THE PROBLEM: Copy each line of the items below that contains the string "chart", matching uppercase and lowercase letters exactly.

RECORD EXTRACTS:

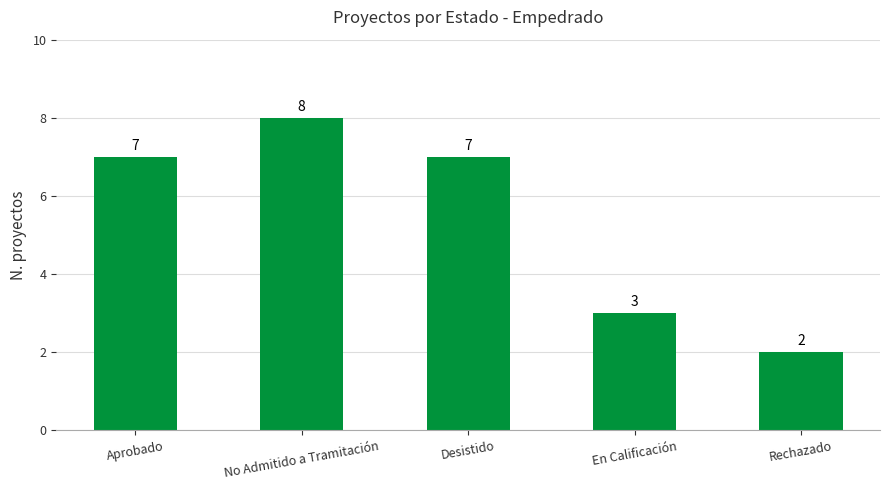

What is the approximate value at Aprobado?

7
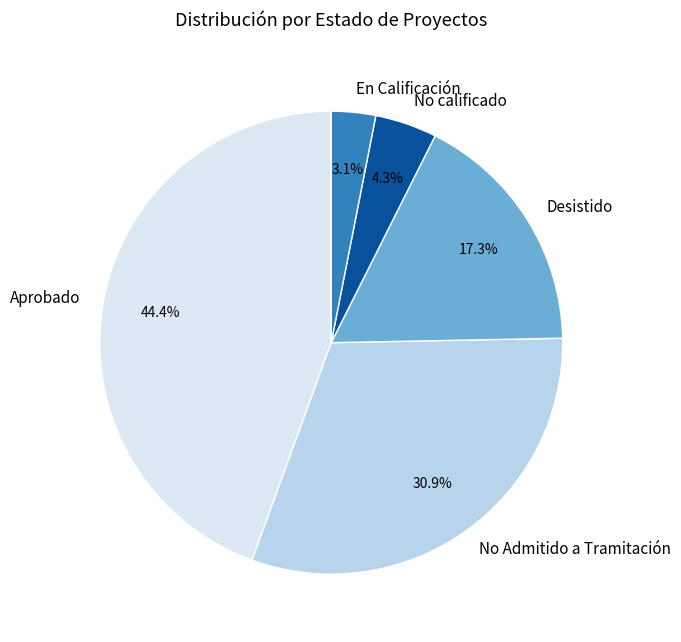

How many slices are in this pie chart?

5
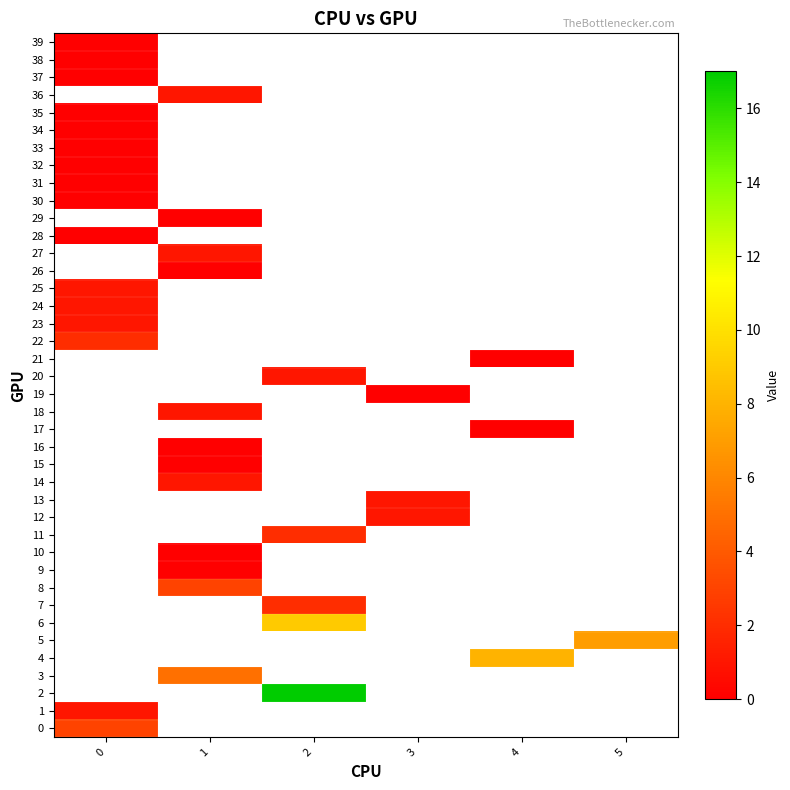

Is the value of 17 at 5 greater than the value of 39 at 2?

No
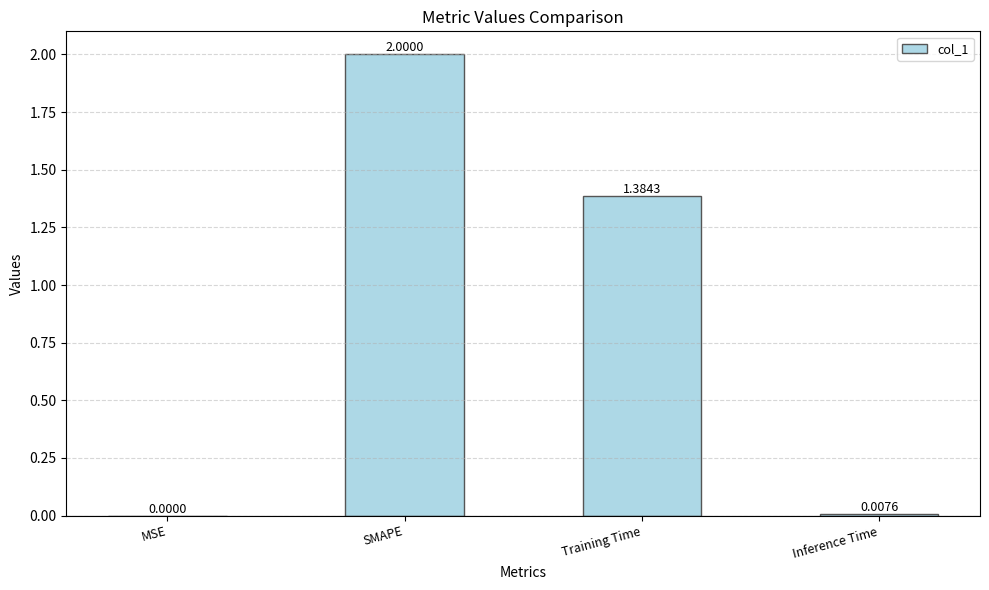

Where does the data first go above 1?

SMAPE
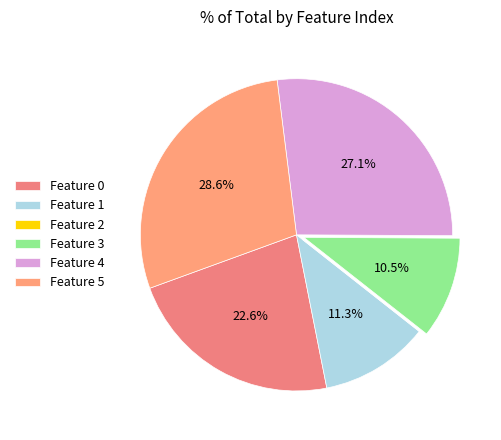

To the nearest percent, what is the average slice percentage?

17%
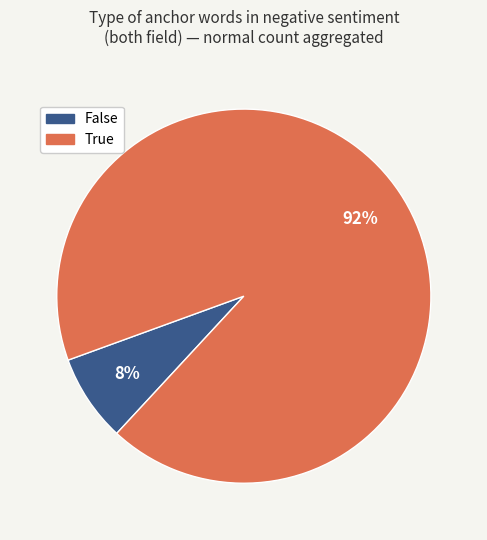

To the nearest percent, what is the average slice percentage?

50%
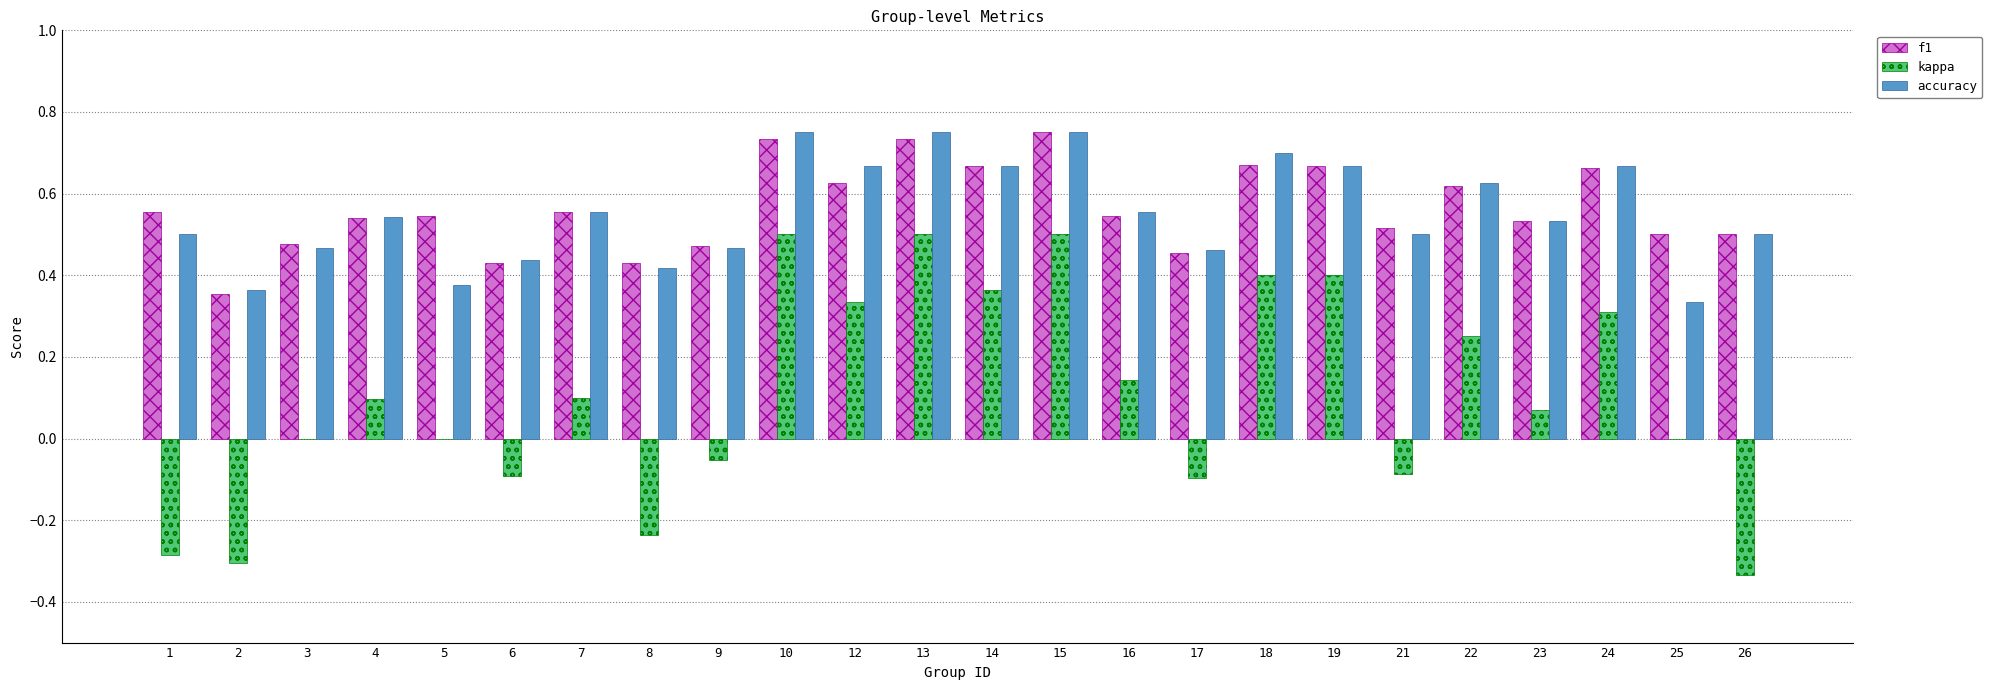

Which series has the largest range (max minus min)?

kappa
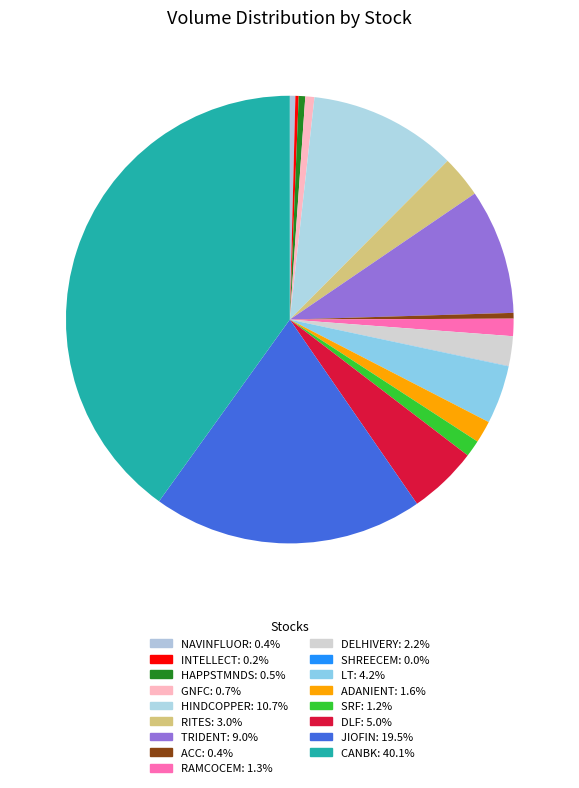

True or false: LT accounts for 1% of the total.

False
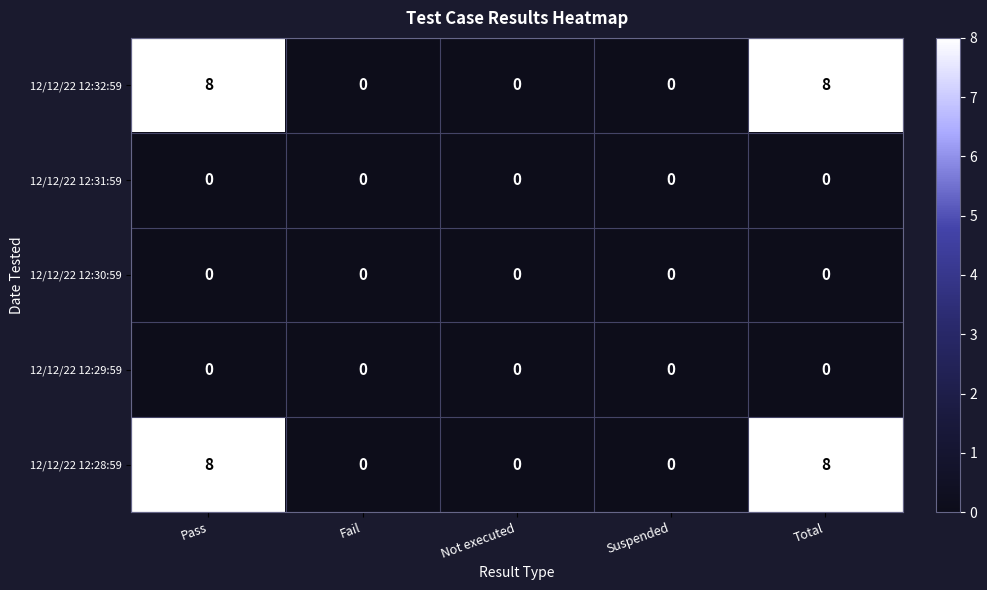

Reading left to right, what are all the values shown in this chart?

12/12/22 12:32:59: 8	0	0	0	8
12/12/22 12:31:59: 0	0	0	0	0
12/12/22 12:30:59: 0	0	0	0	0
12/12/22 12:29:59: 0	0	0	0	0
12/12/22 12:28:59: 8	0	0	0	8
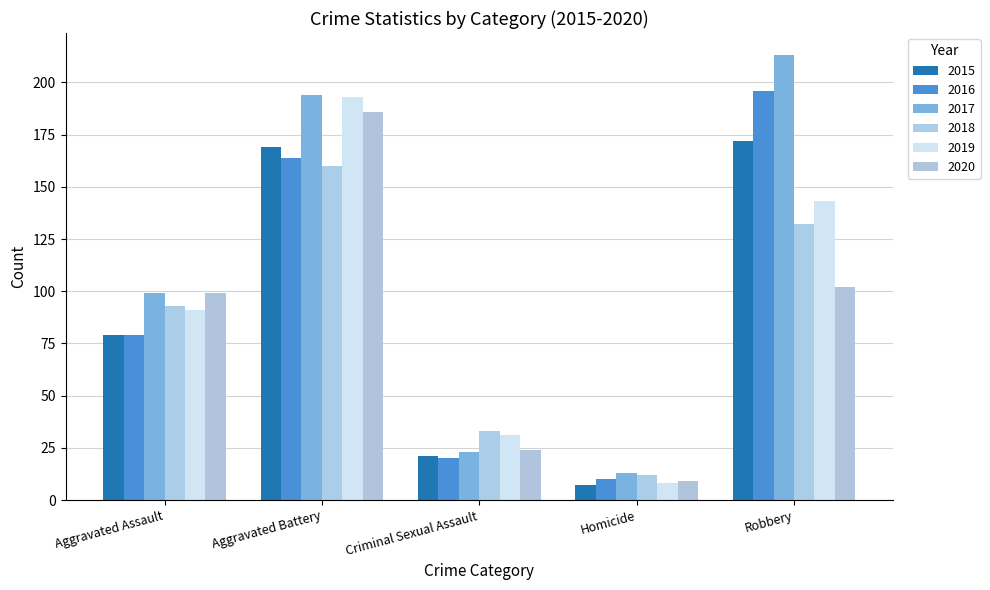

Is the value of 2015 at Aggravated Battery greater than the value of 2017 at Aggravated Battery?

No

SOLUTION FOR THIS EXERCISE:
How many slices are in this pie chart?
Reading left to right, what are all the values shown in this chart?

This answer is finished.